State and local governments, landowners, and interested stakeholders who are most familiar with the specific needs of their own communities should take a leading role in the important task of protecting the environment rather than the federal government imposing a one-size-fits-all approach. This proposal does just that – providing greater certainty to landowners in Texas and helping protect private property rights, while balancing the voluntary conservation efforts necessary to preserve the species.
- The growth of fracking, which uses a particular kind of sand to produce oil and gas, in the Permian Basin and statewide, has led to a significant increase in frac-sand mining in Texas.
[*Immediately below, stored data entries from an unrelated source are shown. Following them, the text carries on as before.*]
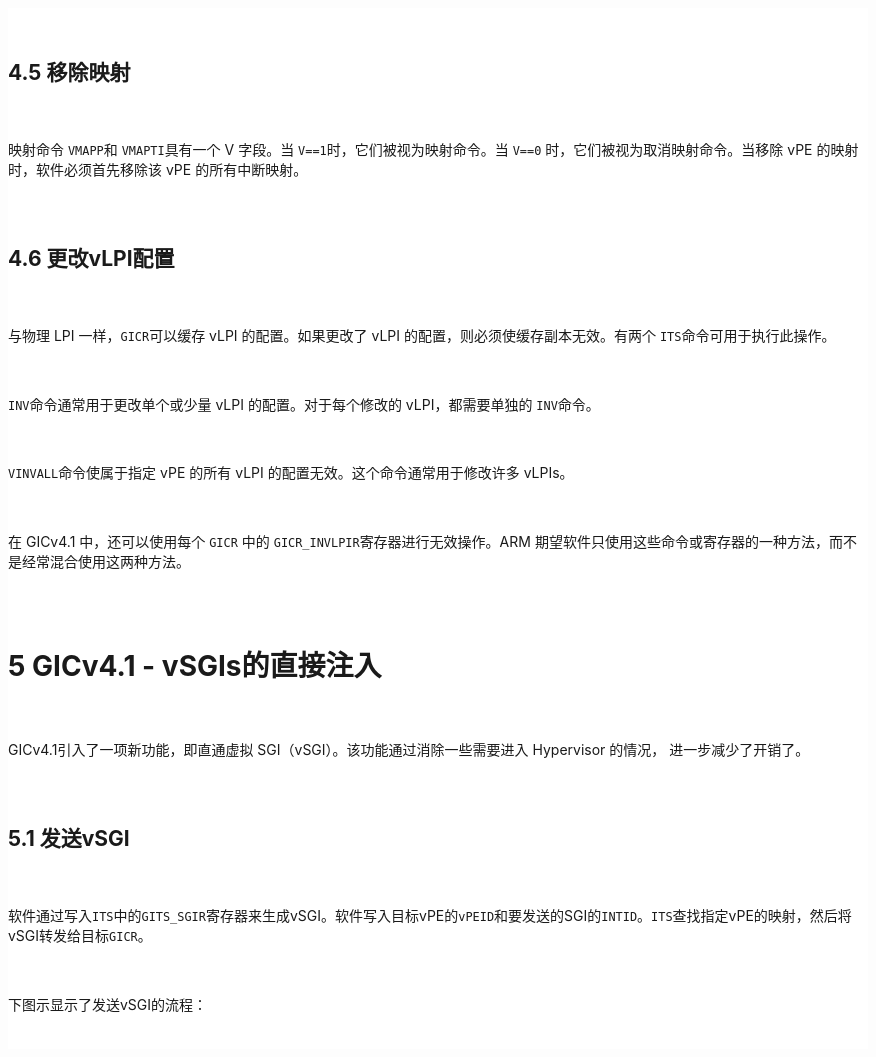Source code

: <br>

## 4.5 移除映射

<br>

映射命令 `VMAPP`和 `VMAPTI`具有一个 V 字段。当 `V==1`时，它们被视为映射命令。当 `V==0` 时，它们被视为取消映射命令。当移除 vPE 的映射时，软件必须首先移除该 vPE 的所有中断映射。

<br>

## 4.6 更改vLPI配置

<br>

与物理 LPI 一样，`GICR`可以缓存 vLPI 的配置。如果更改了 vLPI 的配置，则必须使缓存副本无效。有两个 `ITS`命令可用于执行此操作。

<br>

`INV`命令通常用于更改单个或少量 vLPI 的配置。对于每个修改的 vLPI，都需要单独的 `INV`命令。

<br>

`VINVALL`命令使属于指定 vPE 的所有 vLPI 的配置无效。这个命令通常用于修改许多 vLPIs。

<br>

在 GICv4.1 中，还可以使用每个 `GICR` 中的 `GICR_INVLPIR`寄存器进行无效操作。ARM 期望软件只使用这些命令或寄存器的一种方法，而不是经常混合使用这两种方法。

<br>

# 5 GICv4.1 -  vSGIs的直接注入

<br>

GICv4.1引入了一项新功能，即直通虚拟 SGI（vSGI）。该功能通过消除一些需要进入 Hypervisor 的情况， 进一步减少了开销了。

<br>

## 5.1 发送vSGI

<br>

软件通过写入`ITS`中的`GITS_SGIR`寄存器来生成vSGI。软件写入目标vPE的`vPEID`和要发送的SGI的`INTID`。`ITS`查找指定vPE的映射，然后将vSGI转发给目标`GICR`。

<br>

下图示显示了发送vSGI的流程：

<br>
The dunes sagebrush lizard (DSL) is not a federally-protected species under the ESA. However, the DSL is listed as Endangered by the New Mexico Department of Game and Fish, and has been a candidate species for listing under ESA by the US Fish and Wildlife Service since 2001. Federal land-use regulation via the ESA threatens current and new energy development on the Permian Basin.
- From 2012 up until now, environmental interests and oil and gas interests have been balanced by the Texas Conservation Plan (TCP). This was largely in response to the 2002 Center for Biological Diversity (CBD) petition for protection of the lizard under the ESA and a FWS proposal to list the species in 2010.
- In August 2018, Texas Comptroller, Glenn Hegar proposed a new conservation plan which would increase regulation for protection of the DSL. The CBD’s petition for federal listing under the ESA triggered a 12-month review to determine listing of DSL species.
- The TCP didn’t include frac sand which meant the old plan needed a major amendment. FWS also indicated to the Comptroller’s office that Texas is currently out of compliance. The Candidate Conservation Agreement With Assurances (CCAA) incorporates frac sand operations and the impact from those operations into the plan.
- This new CCAA attempts to address concerns from both the Comptroller and FWS, as well as concerns from West Texas companies. The CCAA will ensure that, if FWS decides to list the DSL, property owners are protected from future federal land-use restrictions.